**Exercise brief:** Your answer must be an exact copy of the entries below, with every picture removed.

+++ Supplied records

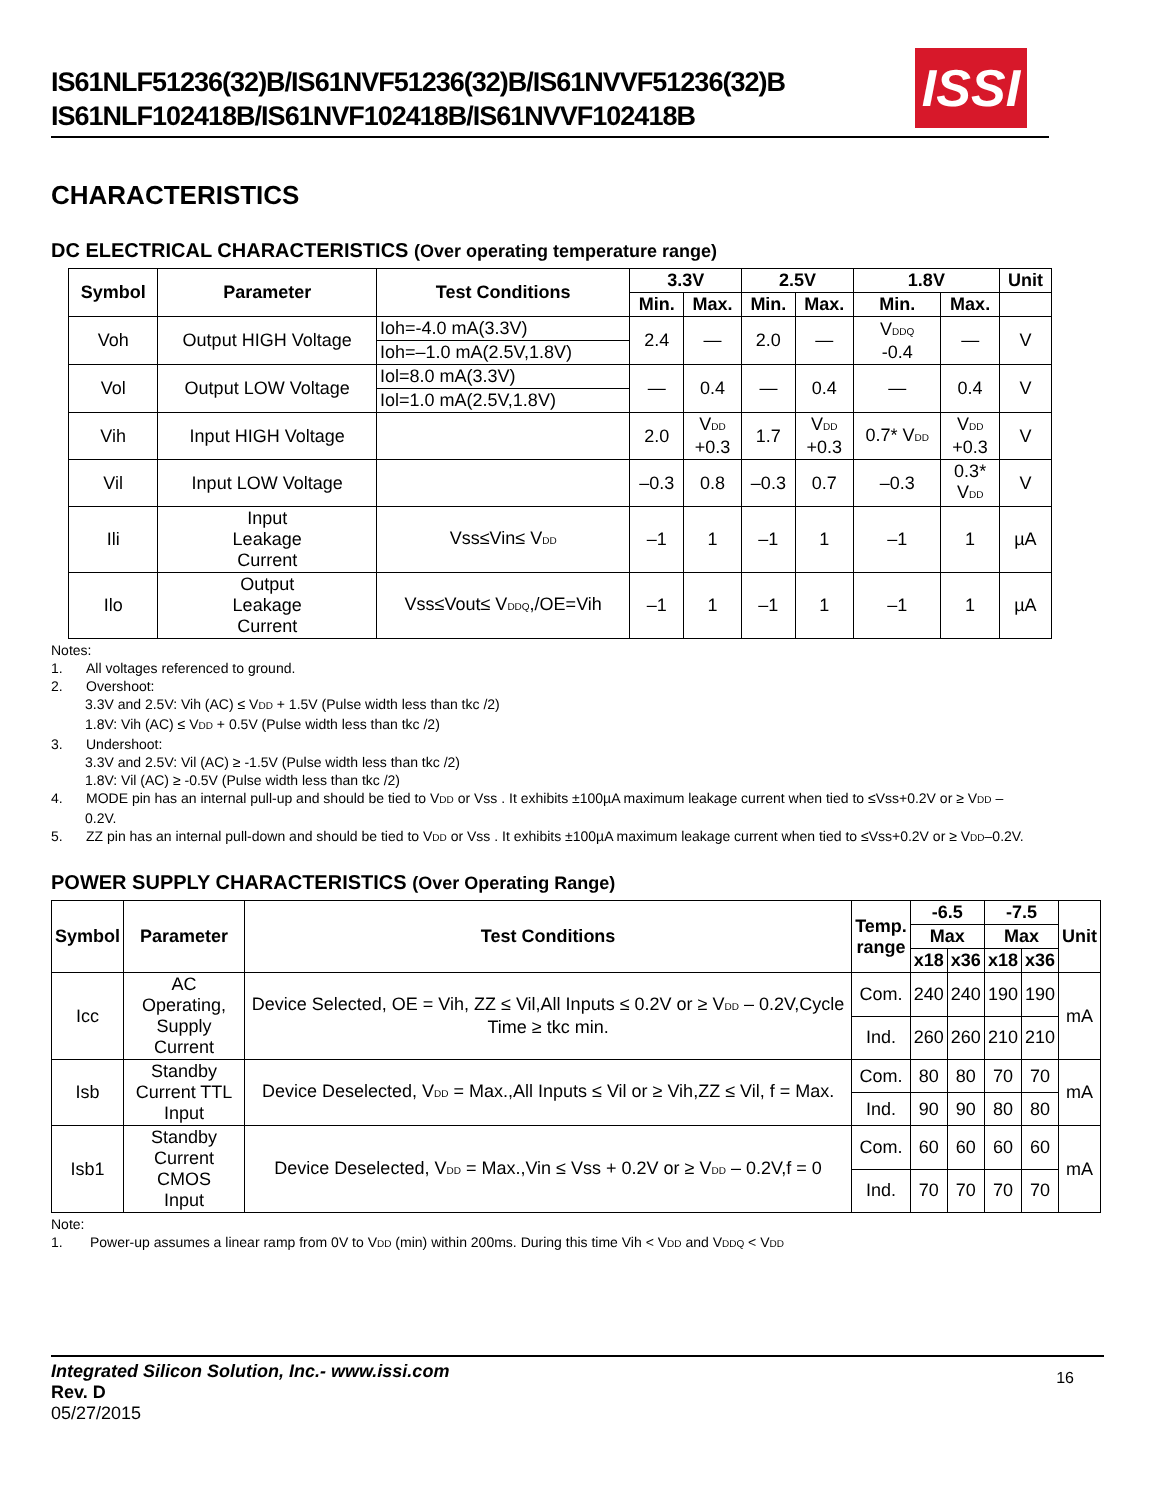IS61NLF51236(32)B/IS61NVF51236(32)B/IS61NVVF51236(32)B
IS61NLF102418B/IS61NVF102418B/IS61NVVF102418B
ISSI
CHARACTERISTICS
DC ELECTRICAL CHARACTERISTICS (Over operating temperature range)
| Symbol | Parameter | Test Conditions | 3.3V | | 2.5V | | 1.8V | | Unit |
| --- | --- | --- | --- | --- | --- | --- | --- | --- | --- |
| | | | Min. | Max. | Min. | Max. | Min. | Max. | |
| Voh | Output HIGH Voltage | Ioh=-4.0 mA(3.3V) | 2.4 | — | 2.0 | — | V<sub>DDQ</sub> -0.4 | — | V |
| | | Ioh=–1.0 mA(2.5V,1.8V) | | | | | | | |
| Vol | Output LOW Voltage | Iol=8.0 mA(3.3V) | — | 0.4 | — | 0.4 | — | 0.4 | V |
| | | Iol=1.0 mA(2.5V,1.8V) | | | | | | | |
| Vih | Input HIGH Voltage | | 2.0 | V<sub>DD</sub> +0.3 | 1.7 | V<sub>DD</sub> +0.3 | 0.7* V<sub>DD</sub> | V<sub>DD</sub> +0.3 | V |
| Vil | Input LOW Voltage | | –0.3 | 0.8 | –0.3 | 0.7 | –0.3 | 0.3* V<sub>DD</sub> | V |
| Ili | Input Leakage Current | Vss≤Vin≤ V<sub>DD</sub> | –1 | 1 | –1 | 1 | –1 | 1 | µA |
| Ilo | Output Leakage Current | Vss≤Vout≤ V<sub>DDQ</sub>,/OE=Vih | –1 | 1 | –1 | 1 | –1 | 1 | µA |
Notes:
1. All voltages referenced to ground.
2. Overshoot:
3.3V and 2.5V: Vih (AC) ≤ V<sub>DD</sub> + 1.5V (Pulse width less than tkc /2)
1.8V: Vih (AC) ≤ V<sub>DD</sub> + 0.5V (Pulse width less than tkc /2)
3. Undershoot:
3.3V and 2.5V: Vil (AC) ≥ -1.5V (Pulse width less than tkc /2)
1.8V: Vil (AC) ≥ -0.5V (Pulse width less than tkc /2)
4. MODE pin has an internal pull-up and should be tied to V<sub>DD</sub> or Vss . It exhibits ±100µA maximum leakage current when tied to ≤Vss+0.2V or ≥ V<sub>DD</sub> –
0.2V.
5. ZZ pin has an internal pull-down and should be tied to V<sub>DD</sub> or Vss . It exhibits ±100µA maximum leakage current when tied to ≤Vss+0.2V or ≥ V<sub>DD</sub>–0.2V.
POWER SUPPLY CHARACTERISTICS (Over Operating Range)
| Symbol | Parameter | Test Conditions | Temp. range | -6.5 | | -7.5 | | Unit |
| --- | --- | --- | --- | --- | --- | --- | --- | --- |
| | | | | Max | | Max | | |
| | | | | x18 | x36 | x18 | x36 | |
| Icc | AC Operating, Supply Current | Device Selected, OE = Vih, ZZ ≤ Vil,All Inputs ≤ 0.2V or ≥ V<sub>DD</sub> – 0.2V,Cycle Time ≥ tkc min. | Com. | 240 | 240 | 190 | 190 | mA |
| | | | Ind. | 260 | 260 | 210 | 210 | |
| Isb | Standby Current TTL Input | Device Deselected, V<sub>DD</sub> = Max.,All Inputs ≤ Vil or ≥ Vih,ZZ ≤ Vil, f = Max. | Com. | 80 | 80 | 70 | 70 | mA |
| | | | Ind. | 90 | 90 | 80 | 80 | |
| Isb1 | Standby Current CMOS Input | Device Deselected, V<sub>DD</sub> = Max.,Vin ≤ Vss + 0.2V or ≥ V<sub>DD</sub> – 0.2V,f = 0 | Com. | 60 | 60 | 60 | 60 | mA |
| | | | Ind. | 70 | 70 | 70 | 70 | |
Note:
1. Power-up assumes a linear ramp from 0V to V<sub>DD</sub> (min) within 200ms. During this time Vih < V<sub>DD</sub> and V<sub>DDQ</sub> < V<sub>DD</sub>
Integrated Silicon Solution, Inc.- www.issi.com
Rev. D
05/27/2015
16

++++++

**Answer to this problem:**
IS61NLF51236(32)B/IS61NVF51236(32)B/IS61NVVF51236(32)B
IS61NLF102418B/IS61NVF102418B/IS61NVVF102418B
ISSI
CHARACTERISTICS
DC ELECTRICAL CHARACTERISTICS (Over operating temperature range)
| Symbol | Parameter | Test Conditions | 3.3V | | 2.5V | | 1.8V | | Unit |
| --- | --- | --- | --- | --- | --- | --- | --- | --- | --- |
| | | | Min. | Max. | Min. | Max. | Min. | Max. | |
| Voh | Output HIGH Voltage | Ioh=-4.0 mA(3.3V) | 2.4 | — | 2.0 | — | V<sub>DDQ</sub> -0.4 | — | V |
| | | Ioh=–1.0 mA(2.5V,1.8V) | | | | | | | |
| Vol | Output LOW Voltage | Iol=8.0 mA(3.3V) | — | 0.4 | — | 0.4 | — | 0.4 | V |
| | | Iol=1.0 mA(2.5V,1.8V) | | | | | | | |
| Vih | Input HIGH Voltage | | 2.0 | V<sub>DD</sub> +0.3 | 1.7 | V<sub>DD</sub> +0.3 | 0.7* V<sub>DD</sub> | V<sub>DD</sub> +0.3 | V |
| Vil | Input LOW Voltage | | –0.3 | 0.8 | –0.3 | 0.7 | –0.3 | 0.3* V<sub>DD</sub> | V |
| Ili | Input Leakage Current | Vss≤Vin≤ V<sub>DD</sub> | –1 | 1 | –1 | 1 | –1 | 1 | µA |
| Ilo | Output Leakage Current | Vss≤Vout≤ V<sub>DDQ</sub>,/OE=Vih | –1 | 1 | –1 | 1 | –1 | 1 | µA |
Notes:
1. All voltages referenced to ground.
2. Overshoot:
3.3V and 2.5V: Vih (AC) ≤ V<sub>DD</sub> + 1.5V (Pulse width less than tkc /2)
1.8V: Vih (AC) ≤ V<sub>DD</sub> + 0.5V (Pulse width less than tkc /2)
3. Undershoot:
3.3V and 2.5V: Vil (AC) ≥ -1.5V (Pulse width less than tkc /2)
1.8V: Vil (AC) ≥ -0.5V (Pulse width less than tkc /2)
4. MODE pin has an internal pull-up and should be tied to V<sub>DD</sub> or Vss . It exhibits ±100µA maximum leakage current when tied to ≤Vss+0.2V or ≥ V<sub>DD</sub> –
0.2V.
5. ZZ pin has an internal pull-down and should be tied to V<sub>DD</sub> or Vss . It exhibits ±100µA maximum leakage current when tied to ≤Vss+0.2V or ≥ V<sub>DD</sub>–0.2V.
POWER SUPPLY CHARACTERISTICS (Over Operating Range)
| Symbol | Parameter | Test Conditions | Temp. range | -6.5 | | -7.5 | | Unit |
| --- | --- | --- | --- | --- | --- | --- | --- | --- |
| | | | | Max | | Max | | |
| | | | | x18 | x36 | x18 | x36 | |
| Icc | AC Operating, Supply Current | Device Selected, OE = Vih, ZZ ≤ Vil,All Inputs ≤ 0.2V or ≥ V<sub>DD</sub> – 0.2V,Cycle Time ≥ tkc min. | Com. | 240 | 240 | 190 | 190 | mA |
| | | | Ind. | 260 | 260 | 210 | 210 | |
| Isb | Standby Current TTL Input | Device Deselected, V<sub>DD</sub> = Max.,All Inputs ≤ Vil or ≥ Vih,ZZ ≤ Vil, f = Max. | Com. | 80 | 80 | 70 | 70 | mA |
| | | | Ind. | 90 | 90 | 80 | 80 | |
| Isb1 | Standby Current CMOS Input | Device Deselected, V<sub>DD</sub> = Max.,Vin ≤ Vss + 0.2V or ≥ V<sub>DD</sub> – 0.2V,f = 0 | Com. | 60 | 60 | 60 | 60 | mA |
| | | | Ind. | 70 | 70 | 70 | 70 | |
Note:
1. Power-up assumes a linear ramp from 0V to V<sub>DD</sub> (min) within 200ms. During this time Vih < V<sub>DD</sub> and V<sub>DDQ</sub> < V<sub>DD</sub>
Integrated Silicon Solution, Inc.- www.issi.com
Rev. D
05/27/2015
16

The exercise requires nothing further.